While pattern matrix gives a nice overview of the song and improves sequencing I still could use more traditional approach to sequencing - think of ableton style sequencer where blocks represents patterns as we know them now. For sequencing it would be a lot more intuitive, in my opinion. Same for audio tracks - I never understood how vertical audio tracks could help other than visualize at what position the audio track is at the moment. But that’s only my point of view.

Well, the whole concept of “vertical” notation in trackers is, we (mostly) write from left to right… so a note+octave+inst.number+volume+fx will of course take more space horizontally, unless you write it vertically - which would make it cumbersome to read. Therefore, aligning them vertically is the way to go, unless you want a ridiculous amount of channels x a few notes per channel on screen at once.

Envelopes, automations, waveforms, etc. do not have this problem.

Very much agreed =)

DOH!! Then tilt the top 1/2 of your screen back the other way, and …uh you might need a chainsaw for this :3 :3

imo, it’s called good ui design. if you try to please every user in the world then, in the end, you’ll have a mess of a ui.

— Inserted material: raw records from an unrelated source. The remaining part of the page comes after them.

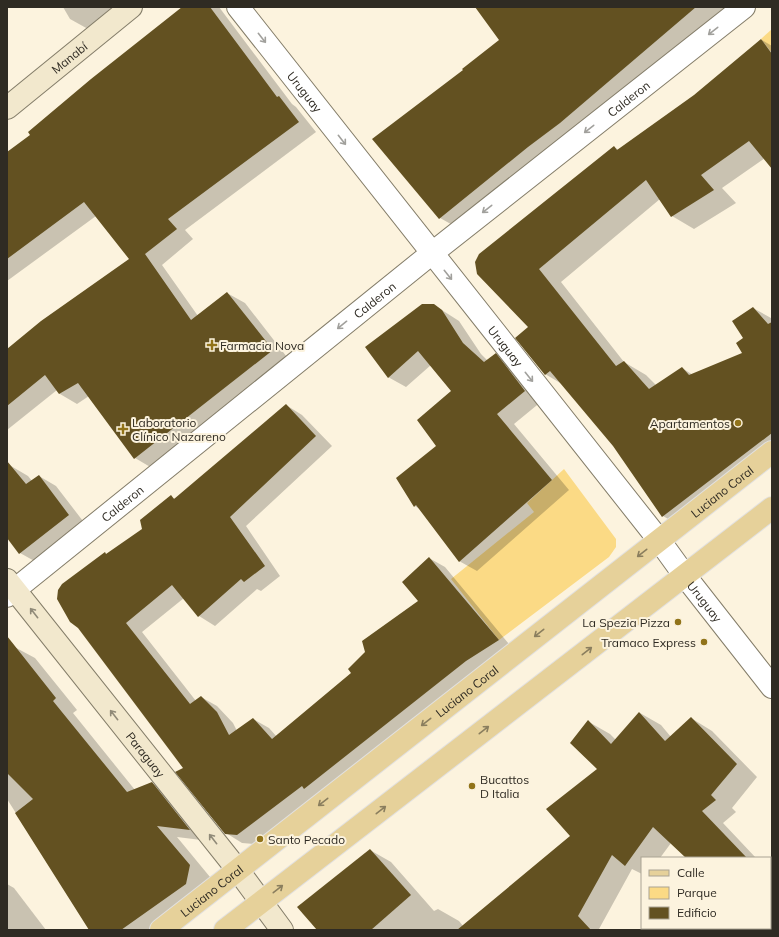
<svg xmlns="http://www.w3.org/2000/svg" width="779" height="937" viewBox="0 0 779 937" font-family="Mulish,sans-serif">
<style>
.green{fill:#fbda85}
.shadow{fill:#0003}
.building{fill:#635121}
.lines{fill:none;stroke-linecap:round;stroke-linejoin:round}
.street-casing{stroke:#847d69;stroke-width:24}
.secondary-casing{stroke:#847d69;stroke-width:24}
.primary-casing{stroke:#e2e1e0;stroke-width:24}
.street{stroke:#fff;stroke-width:22}
.secondary{stroke:#f2e8cd;stroke-width:22}
.primary{stroke:#e6d19a;stroke-width:22}
.oneway{stroke:#a1a09c}
.oneway2{stroke:#8a7e5e}
.oneway3{stroke:#908a78}
.poi-dot{fill:#917319;stroke:#fcf3de;stroke-width:1.5}
.labels{text-anchor:middle;dominant-baseline:central;stroke-width:4;stroke-linejoin:round;paint-order:stroke}
.street-label{font-size:12px;fill:#2f2b23;stroke:#fcf3de}
.poi-label{font-size:12px;fill:#2f2b23;stroke:#fcf3de;text-anchor:start}
</style>
<rect width="100%" height="100%" fill="#fcf3de"/>
<g class="green">
<polygon points="772,29 772,53 761,39"/>
<polygon points="564,469 616,539 616,547 609,557 499,640 451,579 534,512 527,503"/>
</g>
<g class="shadow">
<polygon points="63,7 112,7 88,29 70,19"/>
<polygon points="183,7 219,7 292,104 296,107 316,132 185,230 193,239 162,265 198,316 227,293 245,303 290,361 152,468 135,458 89,396 77,404 60,394 57,390 7,430 7,350 130,259 96,216 7,281 7,153 31,135"/>
<polygon points="479,7 726,7 578,133 458,228 440,218 464,70 501,40"/>
<polygon points="762,40 772,46 772,168 765,158 722,188 736,203 694,229 672,216 660,199 561,282 624,362 646,375 656,385 682,368 693,375 743,354 745,339 753,308 771,318 772,317 772,463 685,529 663,516 614,445 562,384 545,374 530,327 478,274 614,147 619,150 695,96"/>
<polygon points="434,305 459,321 481,354 488,361 496,355 513,365 542,401 514,424 569,490 477,571 459,561 421,510 415,506 437,447 453,391 431,365 406,387 388,377"/>
<polygon points="286,405 302,415 332,446 246,526 280,576 261,591 257,589 215,626 199,616 184,598 142,632 196,701 201,697 217,706 233,723 237,731 253,719 269,728 277,737 352,673 419,601 429,558 445,567 514,650 254,844 242,843 226,833 185,769 79,627 107,555 144,530 171,497 176,499"/>
<polygon points="11,466 28,476 32,481 39,476 56,486 86,525 38,563 20,553 7,537 7,468"/>
<polygon points="7,643 35,658 77,710 73,713 135,790 152,783 173,795 209,841 177,837 210,877 159,930 90,930 7,799"/>
<polygon points="640,713 661,725 671,737 691,718 712,731 757,777 732,808 736,812 723,823 756,858 687,858 671,843 660,858 642,858 642,874 632,869 599,929 600,930 318,930 370,850 391,862 434,911 438,909 459,921 463,926 571,836 599,769 589,722 610,734 616,740"/>
<polygon points="772,864 772,930 749,930 751,928 770,928 770,865"/>
<polygon points="7,884 14,888 46,930 7,930"/>
</g>
<g class="building">
<polygon points="182,7 210,7 277,97 279,96 299,122 168,219 177,229 145,254 191,320 227,292 273,350 134,459 78,383 59,394 45,375 7,406 7,349 41,321 129,259 84,202 7,259 7,152 30,135 28,132 91,79"/>
<polygon points="475,7 696,7 560,123 528,147 439,219 372,139 463,70 462,69 499,40"/>
<polygon points="761,39 772,54 772,169 749,141 701,175 714,190 671,217 646,180 539,269 616,366 624,361 649,389 682,367 689,375 742,353 736,343 743,338 732,321 753,307 768,324 772,322 772,433 662,517 613,446 550,371 545,375 515,338 528,327 477,274 475,262 479,254 614,146 617,150 694,95"/>
<polygon points="422,304 434,304 442,310 463,343 484,362 496,353 525,391 497,414 552,480 459,562 416,505 414,507 396,478 436,446 417,420 451,391 418,351 388,378 365,347"/>
<polygon points="286,404 316,436 230,517 265,566 244,582 241,579 198,617 172,585 126,623 190,704 201,696 217,712 229,735 253,718 272,739 351,673 348,669 365,652 362,641 418,601 402,582 429,557 499,640 466,661 304,789 302,786 237,835 225,834 175,772 183,768 78,628 70,622 57,599 58,590 62,584 105,552 106,554 142,529 140,520 171,495 174,499"/>
<polygon points="7,461 26,484 39,475 69,515 19,554 7,538"/>
<polygon points="7,636 56,698 53,701 127,792 152,782 190,830 157,826 190,865 186,884 121,930 89,930 15,813 33,799 7,773"/>
<polygon points="639,712 665,741 691,717 737,764 711,795 716,800 702,811 747,858 686,858 653,827 625,866 612,855 578,916 591,930 457,930 570,836 546,809 597,769 570,743 588,720 611,744"/>
<polygon points="370,849 411,895 371,930 317,930 297,907"/>
</g>
<g class="lines">
<defs>
<g id="street">
<path id="s1" d="M 238,7 L 659,540 L 685,576 L 772,687"/>
<path id="s2" d="M 7,596 L 431,254 L 744,7"/>
</g>
<g id="secondary">
<path id="s3" d="M 7,108 L 131,7"/>
<path id="s4" d="M 7,580 L 237,869 L 282,930"/>
</g>
<g id="primary">
<path id="s5" d="M 161,930 L 772,452"/>
<polyline points="225,930 772,508"/>
</g>
</defs>
<use href="#street" class="street-casing"/>
<use href="#secondary" class="secondary-casing"/>
<use href="#primary" class="primary-casing"/>
<use href="#street" class="street"/>
<use href="#secondary" class="secondary"/>
<use href="#primary" class="primary"/>
</g>
<defs><path id="oneway-shaft" d="M-6 0H5M1.5-3L5.5 0L1.5 3" fill="none" stroke-width="1.6" stroke-linecap="round" stroke-linejoin="round"/></defs>
<g class="oneway">
<use href="#oneway-shaft" transform="translate(713 31) rotate(142)"/>
<use href="#oneway-shaft" transform="translate(262 38) rotate(52)"/>
<use href="#oneway-shaft" transform="translate(589 129) rotate(142)"/>
<use href="#oneway-shaft" transform="translate(342 140) rotate(52)"/>
<use href="#oneway-shaft" transform="translate(487 209) rotate(142)"/>
<use href="#oneway-shaft" transform="translate(448 275) rotate(51)"/>
<use href="#oneway-shaft" transform="translate(342 325) rotate(141)"/>
<use href="#oneway-shaft" transform="translate(529 377) rotate(51)"/>
</g>
<g class="oneway2">
<use href="#oneway-shaft" transform="translate(642 553) rotate(142)"/>
<use href="#oneway-shaft" transform="translate(539 633) rotate(142)"/>
<use href="#oneway-shaft" transform="translate(587 651) rotate(-38)"/>
<use href="#oneway-shaft" transform="translate(426 722) rotate(142)"/>
<use href="#oneway-shaft" transform="translate(484 730) rotate(-38)"/>
<use href="#oneway-shaft" transform="translate(323 802) rotate(142)"/>
<use href="#oneway-shaft" transform="translate(381 810) rotate(-38)"/>
<use href="#oneway-shaft" transform="translate(278 889) rotate(-38)"/>
</g>
<g class="oneway3">
<use href="#oneway-shaft" transform="translate(34 613) rotate(-128)"/>
<use href="#oneway-shaft" transform="translate(114 715) rotate(-128)"/>
<use href="#oneway-shaft" transform="translate(213 839) rotate(-128)"/>
</g>
<g class="poi-dot">
<path d="M210 339h4v4h4v4h-4v4h-4v-4h-4v-4h4z"/>
<circle cx="738" cy="423" r="4"/>
<path d="M121 423h4v4h4v4h-4v4h-4v-4h-4v-4h4z"/>
<circle cx="678" cy="622" r="4"/>
<circle cx="704" cy="642" r="4"/>
<circle cx="472" cy="786" r="4"/>
<circle cx="260" cy="839" r="4"/>
</g>
<g class="labels">
<g class="street-label">
<text stroke="none"><textPath href="#s3" startOffset="80">Manabí</textPath></text>
<text stroke="none"><textPath href="#s1" startOffset="108">Uruguay</textPath></text>
<text stroke="none"><textPath href="#s2" startOffset="796">Calderon</textPath></text>
<text stroke="none"><textPath href="#s2" startOffset="472">Calderon</textPath></text>
<text stroke="none"><textPath href="#s1" startOffset="432">Uruguay</textPath></text>
<text stroke="none"><textPath href="#s5" startOffset="712">Luciano Coral</textPath></text>
<text stroke="none"><textPath href="#s2" startOffset="148">Calderon</textPath></text>
<text stroke="none"><textPath href="#s1" startOffset="756">Uruguay</textPath></text>
<text stroke="none"><textPath href="#s5" startOffset="388">Luciano Coral</textPath></text>
<text stroke="none"><textPath href="#s4" startOffset="223">Paraguay</textPath></text>
<text stroke="none"><textPath href="#s5" startOffset="64">Luciano Coral</textPath></text>
</g>
<g class="poi-label">
<text x="220" y="345">Farmacia Nova</text>
<text x="132" y="422">Laboratorio<tspan x="132" dy="14">Clínico Nazareno</tspan></text>
<text x="730" y="423" text-anchor="end">Apartamentos</text>
<text x="670" y="622" text-anchor="end">La Spezia Pizza</text>
<text x="696" y="642" text-anchor="end">Tramaco Express</text>
<text x="480" y="779">Bucattos<tspan x="480" dy="14">D Italia</tspan></text>
<text x="268" y="839">Santo Pecado</text>
</g>
</g>
<rect width="779" height="937" fill="none" stroke="#2f2b23" stroke-width="16"/>
<rect x="641" y="857" width="130" height="72" fill="#fcf3de" stroke="#aaa393"/>
<rect x="649" y="870" width="20" height="6" fill="#e6d19a" stroke="#aaa393"/>
<text x="677" y="877" font-size="12" fill="#2f2b23">Calle</text>
<rect x="649" y="887" width="20" height="12" fill="#fbda85" stroke="#aaa393"/>
<text x="677" y="897" font-size="12" fill="#2f2b23">Parque</text>
<rect x="649" y="907" width="20" height="12" fill="#635121" stroke="#aaa393"/>
<text x="677" y="917" font-size="12" fill="#2f2b23">Edificio</text>
</svg>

try working with a 30 seconds long vocal take in renoise for example. it’s not a good experience at the moment imo. trying to nudge a transient just a few milliseconds is not practical. it’s important to be able to “read” the wave along side all the other music events.

The way I see it.

You play the guitar. You play the piano. You play the flute. All three are wildly different interfaces to producing sounds. But, you put all three together to make a song.

It’s the same for our beloved pattern editor. The pattern editor is great for editing a single pattern.

That doesn’t mean that the interface translates to all other aspects of producing on a computer.

Doing so is an obvious kludge.

Completely reasonable, completely agree!

True, Conner_bw. So far, I have never been bothered with the sample editor not being vertical :)

Everything should flow diagonally.
Very efficient use of space, and everybody’s happy. Also very ergonomic.